-- Testo dell'esercizio --
=======

Il legame tra la Sicilia e l’Argentina è racchiuso nel racconto successivo sul vecchio cronista del Clarin che dopo essere intervenuto pubblicamente per spiegare la regola del giornalismo delle 5 w:  Who? (Chi?), What? (Che cosa?), When? (Quando?), Where? (Dove?) e Why? (Perché?) si ritrova a dover rispondere a un ragazzino di 15 anni. Kiki gli contesta che in quella trincea dove vivono vale unicamente la regola delle 5 p: Perchè? Perchè? Perchè? Perchè? Perchè? “Quel giorno ho capito che Buenos Aires non è era così lontana da Palermo”, rivela Bolzoni. Il video di Letizia mentre fotografa la nipote adolescente riempie lo schermo in un istante. L'innocenza di Marta si scontra violentemente con l’immagine opaca dei vicoli di Palermo dentro i quali si perde. Su di lei veglia lo sguardo attento della bambina con il pallone. Occhi che si sovrappongono ad altri occhi. Del Caravaggio rubato non si saprà nulla per chissà quanto tempo. “Perché Palermo rimescola. Perché rovista dentro di sé e rovista dentro di te. La bellezza di Palermo è andare incontro a Palermo. Che ti costringe a guardarti dentro. Che ti lascia nell’incertezza. A volte, nell’inquietudine. A volte, nella felicità”.

=======

-- Materiale fornito --
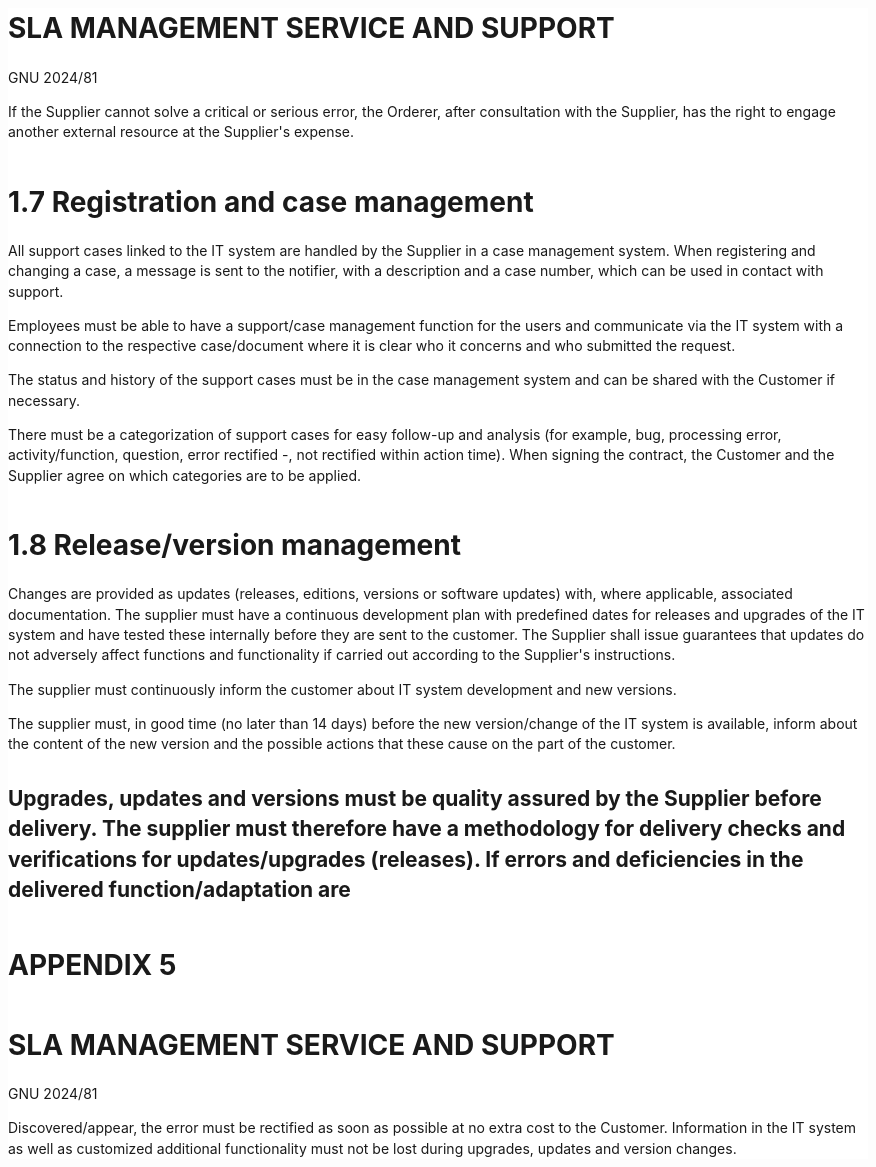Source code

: # SLA MANAGEMENT SERVICE AND SUPPORT

GNU 2024/81

If the Supplier cannot solve a critical or serious error, the Orderer, after consultation with the Supplier, has the right to engage another external resource at the Supplier's expense.

# 1.7 Registration and case management

All support cases linked to the IT system are handled by the Supplier in a case management system. When registering and changing a case, a message is sent to the notifier, with a description and a case number, which can be used in contact with support.

Employees must be able to have a support/case management function for the users and communicate via the IT system with a connection to the respective case/document where it is clear who it concerns and who submitted the request.

The status and history of the support cases must be in the case management system and can be shared with the Customer if necessary.

There must be a categorization of support cases for easy follow-up and analysis (for example, bug, processing error, activity/function, question, error rectified -, not rectified within action time). When signing the contract, the Customer and the Supplier agree on which categories are to be applied.

# 1.8 Release/version management

Changes are provided as updates (releases, editions, versions or software updates) with, where applicable, associated documentation. The supplier must have a continuous development plan with predefined dates for releases and upgrades of the IT system and have tested these internally before they are sent to the customer. The Supplier shall issue guarantees that updates do not adversely affect functions and functionality if carried out according to the Supplier's instructions.

The supplier must continuously inform the customer about IT system development and new versions.

The supplier must, in good time (no later than 14 days) before the new version/change of the IT system is available, inform about the content of the new version and the possible actions that these cause on the part of the customer.

Upgrades, updates and versions must be quality assured by the Supplier before delivery. The supplier must therefore have a methodology for delivery checks and verifications for updates/upgrades (releases). If errors and deficiencies in the delivered function/adaptation are
---
# APPENDIX 5

# SLA MANAGEMENT SERVICE AND SUPPORT

GNU 2024/81

Discovered/appear, the error must be rectified as soon as possible at no extra cost to the Customer. Information in the IT system as well as customized additional functionality must not be lost during upgrades, updates and version changes.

=======

-- Consegna --
Nel testo sul legame tra Sicilia e Argentina, quale regola oppone Kiki a quella giornalistica delle 5 w? L'elenco non ha alcun ruolo in questo esercizio.

-- Soluzione --
La regola delle 5 p: Perché? Perché? Perché? Perché? Perché?